An autoimmune response
IBD is an umbrella term for Crohn’s disease and ulcerative colitis, autoimmune disorders characterised by chronic inflammation in the gastrointestinal tract. IBD can be debilitating and there is currently no cure. Finding effective, long-term treatments is difficult due to the complex nature of the condition; a variety of different genetic and environmental factors can contribute to the onset of the disease. Furthermore, the makeup of the gut microbiome has been heavily implicated in IBD. This unique combination of factors leads to the disruption of the intestinal epithelium, causing increased intestinal permeability that allows the translocation of microbes and, ultimately, a dysregulated immune response.

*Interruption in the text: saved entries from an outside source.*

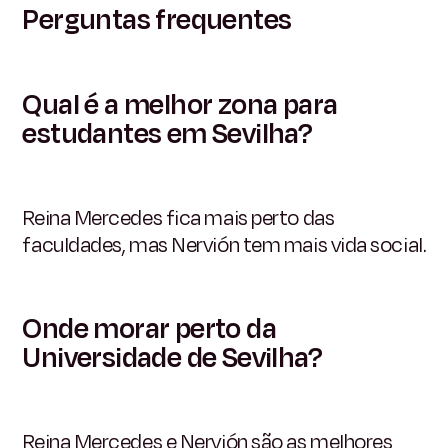
Perguntas frequentes
Qual é a melhor zona para
estudantes em Sevilha?
Reina Mercedes fica mais perto das
faculdades, mas Nervión tem mais vida social.
Onde morar perto da
Universidade de Sevilha?
Reina Mercedes e Nervión são as melhores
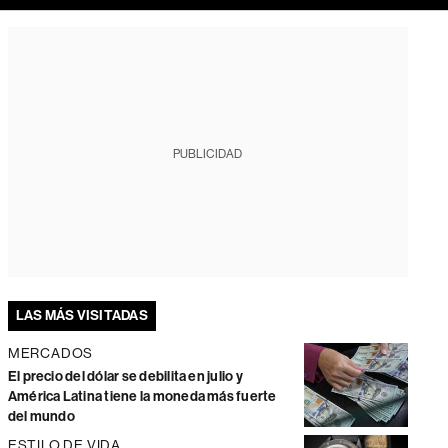
PUBLICIDAD
LAS MÁS VISITADAS
MERCADOS
El precio del dólar se debilita en julio y
América Latina tiene la moneda más fuerte
del mundo
ESTILO DE VIDA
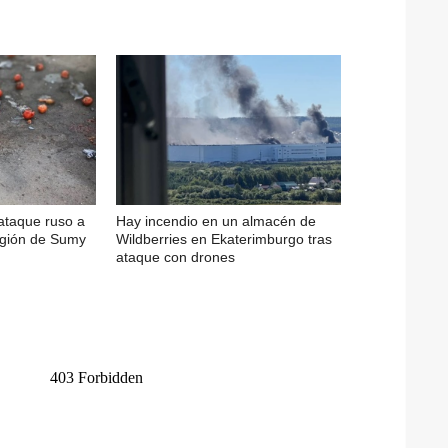
 ataque ruso a
Hay incendio en un almacén de
egión de Sumy
Wildberries en Ekaterimburgo tras
ataque con drones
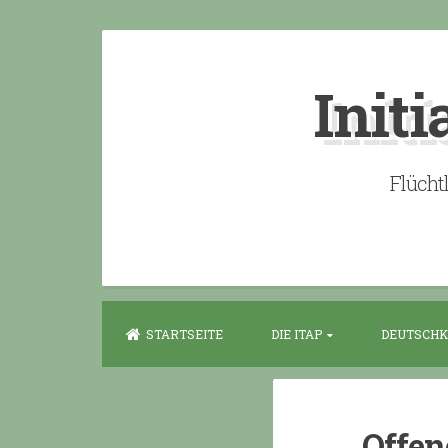
Skip
to
Initi
content
Flücht
STARTSEITE
DIE ITAP
DEUTSCHK
Offen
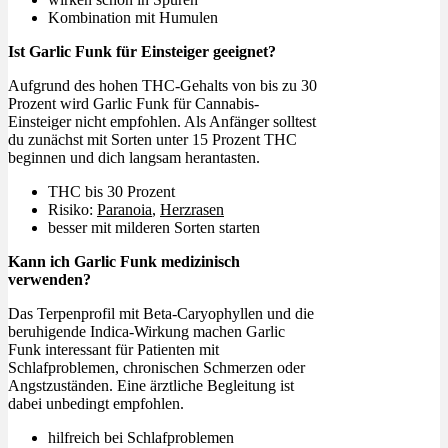
Kombination mit Humulen
Ist Garlic Funk für Einsteiger geeignet?
Aufgrund des hohen THC-Gehalts von bis zu 30
Prozent wird Garlic Funk für Cannabis-
Einsteiger nicht empfohlen. Als Anfänger solltest
du zunächst mit Sorten unter 15 Prozent THC
beginnen und dich langsam herantasten.
THC bis 30 Prozent
Risiko:
Paranoia
,
Herzrasen
besser mit milderen Sorten starten
Kann ich Garlic Funk medizinisch
verwenden?
Das Terpenprofil mit Beta-Caryophyllen und die
beruhigende Indica-Wirkung machen Garlic
Funk interessant für Patienten mit
Schlafproblemen, chronischen Schmerzen oder
Angstzuständen. Eine ärztliche Begleitung ist
dabei unbedingt empfohlen.
hilfreich bei Schlafproblemen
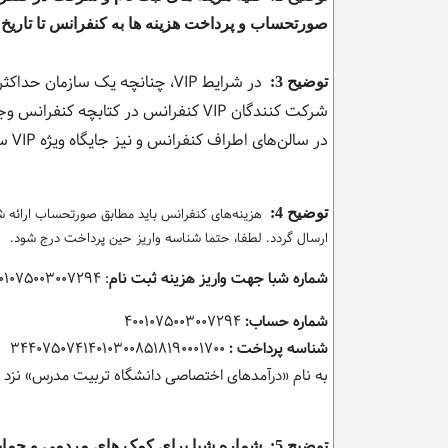
صورتحساب و پرداخت هزینه ها به کنفرانس تا تاریخ 
توضیح 3:
در سالن‌های اطراف کنفرانس و نیز جایگاه ویژه VIP سالن وجود خواهد داشت.
توضیح 4:
هزینه‌های کنفرانس باید مطابق صورتحساب ارائ
ارسال گردد. لطفا، حتما شناسه واریز حین پرداخت درج شود.
شماره شبا جهت واریز هزینه ثبت نام
:
۰۰۱۰۷۵۰۰۳۰۰۷۲۹۴
شماره حساب:
۴۰۰۱۰۷۵۰۰۳۰۰۷۲۹۴
شناسه پرداخت :
۳۴۴۰۷۵۰۷۴۱۴۰۱۰۳۰۰۸۵۱۸۱۹۰۰۰۱۷۰۰
به نام «درآمدهای اختصاصی دانشگاه تربیت مدرس» نزد «
توضیح 5:
شماره شبا برای
کمک های مردمی و حمایت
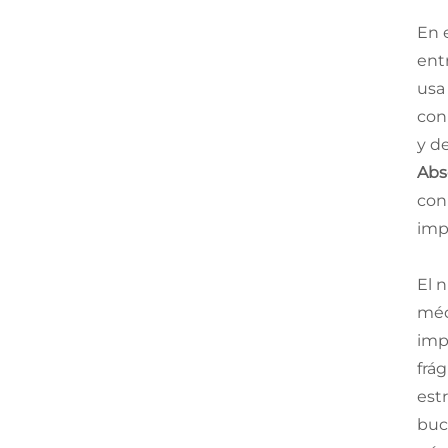
En 
ent
usa
con
y d
Abs
con
imp
El 
méd
imp
frá
est
buc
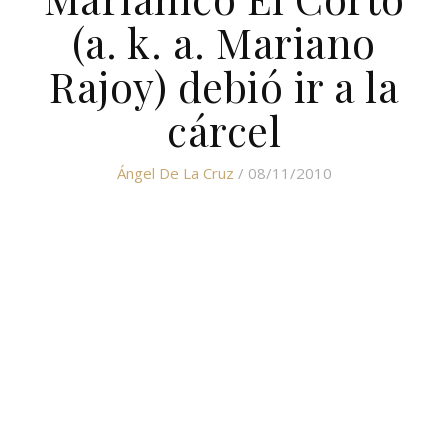
(a. k. a. Mariano
Rajoy) debió ir a la
cárcel
Ángel De La Cruz
/ 08/11/2010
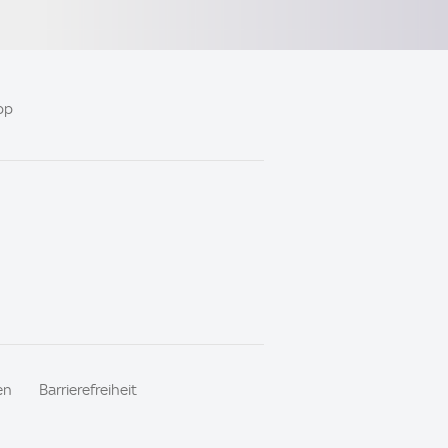
pp
en
Barrierefreiheit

The PTPN2 gene is responsible for intestinal barrier maintenance, and mutations in the gene have been previously implicated in IBD onset. In this particular study, the researchers from the University of California Riverside set out to assess the impact of PTPN2 loss of function in mouse models of IBD.
Loss of function
The team knocked out the expression of PTPN2 in their mouse models to assess the impact this would have on the intestinal barrier. They observed that the loss of PTPN2 led to a decrease of cells known as “Paneth” cells. These are found exclusively in the intestinal mucosa and secrete antimicrobial peptides that play a significant role in the regulation of the gut microbiome. A transcriptional analysis confirmed that the expression of these peptides was lowered in PTPN2 knock-out mice. In addition, the Paneth cells that remained in the intestine suffered from structural defects in the endoplasmic reticulum.

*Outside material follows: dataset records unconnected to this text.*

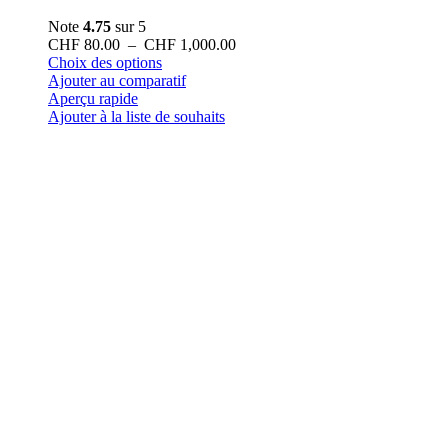
Note
4.75
sur 5
Plage
CHF
80.00
–
CHF
1,000.00
Ce
de
Choix des options
produit
prix :
Ajouter au comparatif
a
CHF 80.00
Aperçu rapide
plusieurs
à
Ajouter à la liste de souhaits
variations.
CHF 1,000.00
Les
options
peuvent
être
choisies
sur
la
page
du
produit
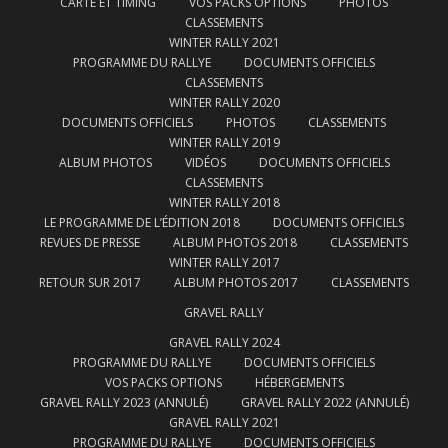
CARTE ET TIMING
VOS PACKS OPTIONS
PHOTOS
CLASSEMENTS
WINTER RALLY 2021
PROGRAMME DU RALLYE
DOCUMENTS OFFICIELS
CLASSEMENTS
WINTER RALLY 2020
DOCUMENTS OFFICIELS
PHOTOS
CLASSEMENTS
WINTER RALLY 2019
ALBUM PHOTOS
VIDÉOS
DOCUMENTS OFFICIELS
CLASSEMENTS
WINTER RALLY 2018
LE PROGRAMME DE L’ÉDITION 2018
DOCUMENTS OFFICIELS
REVUES DE PRESSE
ALBUM PHOTOS 2018
CLASSEMENTS
WINTER RALLY 2017
RETOUR SUR 2017
ALBUM PHOTOS 2017
CLASSEMENTS
GRAVEL RALLY
GRAVEL RALLY 2024
PROGRAMME DU RALLYE
DOCUMENTS OFFICIELS
VOS PACKS OPTIONS
HÉBERGEMENTS
GRAVEL RALLY 2023 (ANNULÉ)
GRAVEL RALLY 2022 (ANNULÉ)
GRAVEL RALLY 2021
PROGRAMME DU RALLYE
DOCUMENTS OFFICIELS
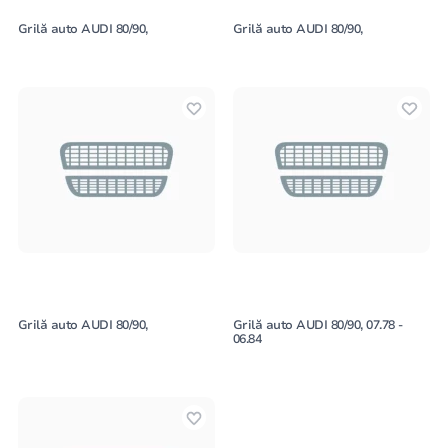
Grilă auto AUDI 80/90,
Grilă auto AUDI 80/90,
Grilă auto AUDI 80/90,
Grilă auto AUDI 80/90, 07.78 -
06.84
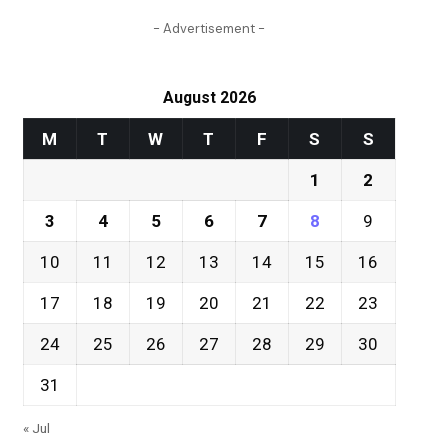
- Advertisement -
August 2026
M
T
W
T
F
S
S
1
2
3
4
5
6
7
8
9
10
11
12
13
14
15
16
17
18
19
20
21
22
23
24
25
26
27
28
29
30
31
« Jul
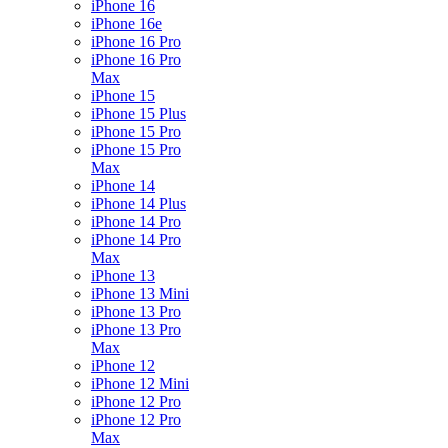
iPhone 16
iPhone 16e
iPhone 16 Pro
iPhone 16 Pro
Max
iPhone 15
iPhone 15 Plus
iPhone 15 Pro
iPhone 15 Pro
Max
iPhone 14
iPhone 14 Plus
iPhone 14 Pro
iPhone 14 Pro
Max
iPhone 13
iPhone 13 Mini
iPhone 13 Pro
iPhone 13 Pro
Max
iPhone 12
iPhone 12 Mini
iPhone 12 Pro
iPhone 12 Pro
Max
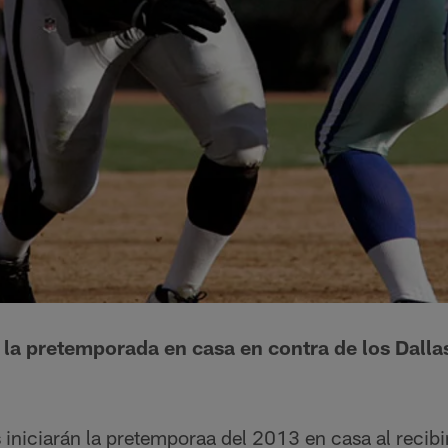
n la pretemporada en casa en contra de los Dal
iniciarán la pretemporaa del 2013 en casa al recibir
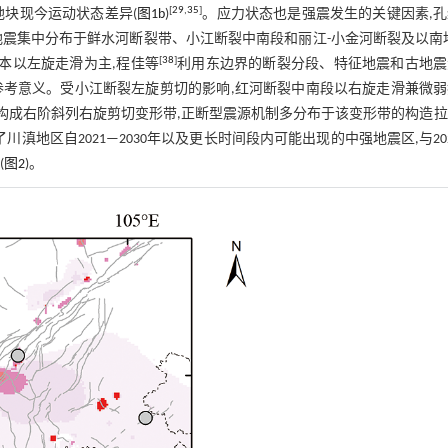
[
29
,
35
]
块现今运动状态差异(
图1b
)
。应力状态也是强震发生的关键因素,
震集中分布于鲜水河断裂带、小江断裂中南段和丽江-小金河断裂及以南
[
38
]
本以左旋走滑为主,程佳等
利用东边界的断裂分段、特征地震和古地震
的参考意义。受小江断裂左旋剪切的影响,红河断裂中南段以右旋走滑兼微
同构成右阶斜列右旋剪切变形带,正断型震源机制多分布于该变形带的构造
地区自2021—2030年以及更长时间段内可能出现的中强地震区,与20
(
图2
)。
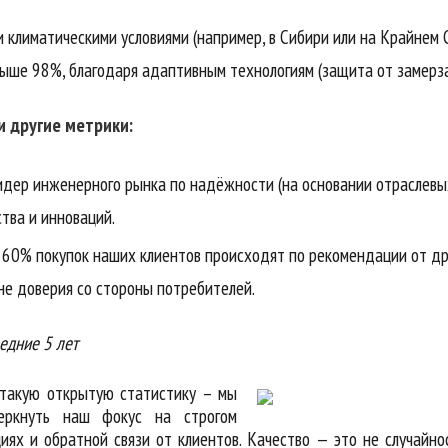
и климатическими условиями (например, в Сибири или на Крайнем 
ыше 98%, благодаря адаптивным технологиям (защита от замерза
и другие метрики:
дер инженерного рынка по надёжности (на основании отраслевых
ства и инноваций.
 60% покупок наших клиентов происходят по рекомендации от дру
не доверия со стороны потребителей.
едние 5 лет
 такую открытую статистику – мы
еркнуть наш фокус на строгом
иях и обратной связи от клиентов. Качество — это не случайно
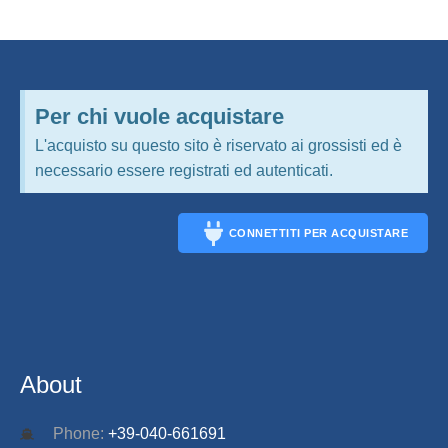
Per chi vuole acquistare
L'acquisto su questo sito è riservato ai grossisti ed è
necessario essere registrati ed autenticati.
CONNETTITI PER ACQUISTARE
CONNECT
About
Phone:
+39-040-661691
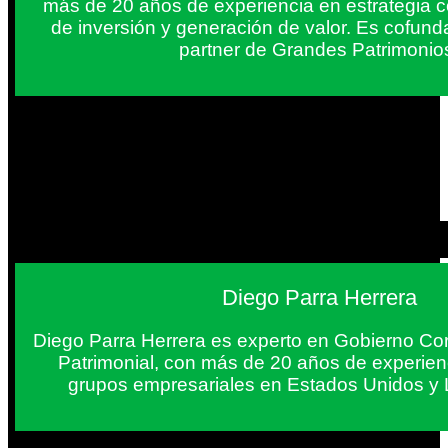
más de 20 años de experiencia en estrategia c
de inversión y generación de valor. Es cofun
partner de Grandes Patrimonio
Diego Parra Herrera
Diego Parra Herrera es experto en Gobierno Cor
Patrimonial, con más de 20 años de experie
grupos empresariales en Estados Unidos y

The dysregulation of the microbiome creates an opportunity for bacteria to colonise in places they shouldn’t, leading to infection of the intestine and subsequent immune responses. In particular, E. coli is known to invade the intestine in the absence of antimicrobial peptides. This led the researchers to the conclusion that PTPN2 is responsible for the regulation of Paneth cell-derived antimicrobials, loss of which leads to bacterial dysbiosis in the gut.

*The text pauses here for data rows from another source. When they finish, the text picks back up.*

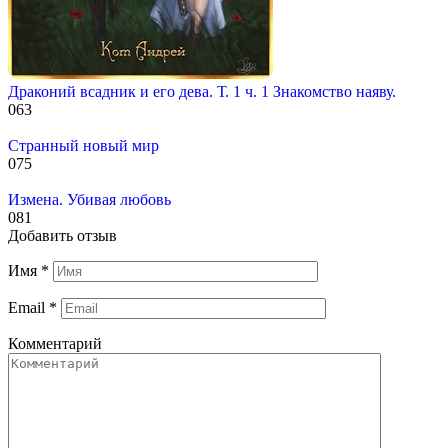
Драконий всадник и его дева. Т. 1 ч. 1 Знакомство наяву.
0
63
Странный новый мир
0
75
Измена. Убивая любовь
0
81
Добавить отзыв
Имя
*
Email
*
Комментарий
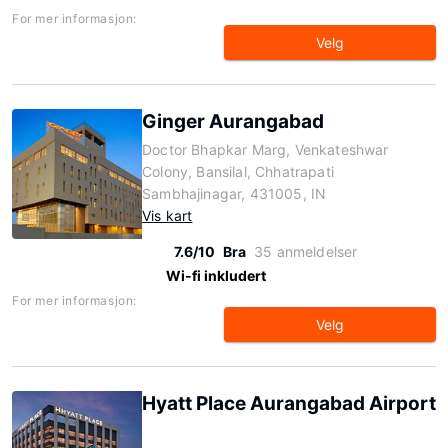
For mer informasjon:
Velg
Ginger Aurangabad
Doctor Bhapkar Marg, Venkateshwar
Colony, Bansilal, Chhatrapati
Sambhajinagar, 431005, IN
Vis kart
7.6/10
Bra
35 anmeldelser
Wi-fi inkludert
For mer informasjon:
Velg
Hyatt Place Aurangabad Airport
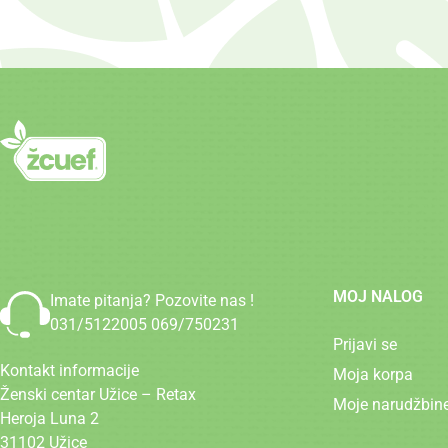
MOJ NALOG
Imate pitanja? Pozovite nas !
031/5122005
069/750231
Prijavi se
Kontakt informacije
Moja korpa
Ženski centar Užice – Retax
Moje narudžbin
Heroja Luna 2
31102 Užice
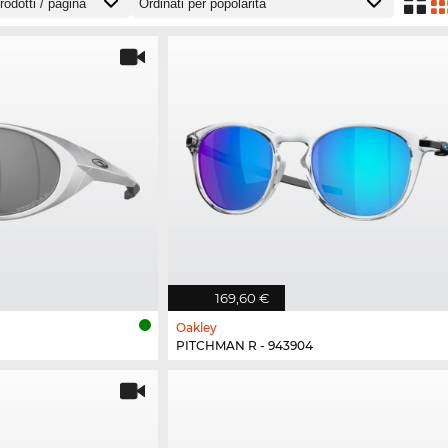
169,60 €
Oakley
PITCHMAN R - 943904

IBD is a relatively common condition and has huge impacts on the everyday lives of patients. However, the wide range of genetic and environmental factors known to contribute to the disease create difficulties in discovering and distributing effective, long-term treatments. This study pinpoints one specific cause of the condition in mice and provides hope that, should the results be mirrored in humans, a personalised approach could be taken to treat those with PTPN2 loss-of-function mutations. Discussing the results, author Declan McCole stated: “This study develops our focus on improving personalized medicine approaches in IBD by understanding how patients with variants in the PTPN2 gene develop IBD.” He added: “This work sets the foundation for our new research project that will identify pharmacologic agents capable of rescuing Paneth cell function and reducing the contributions of microbes to intestinal inflammation.”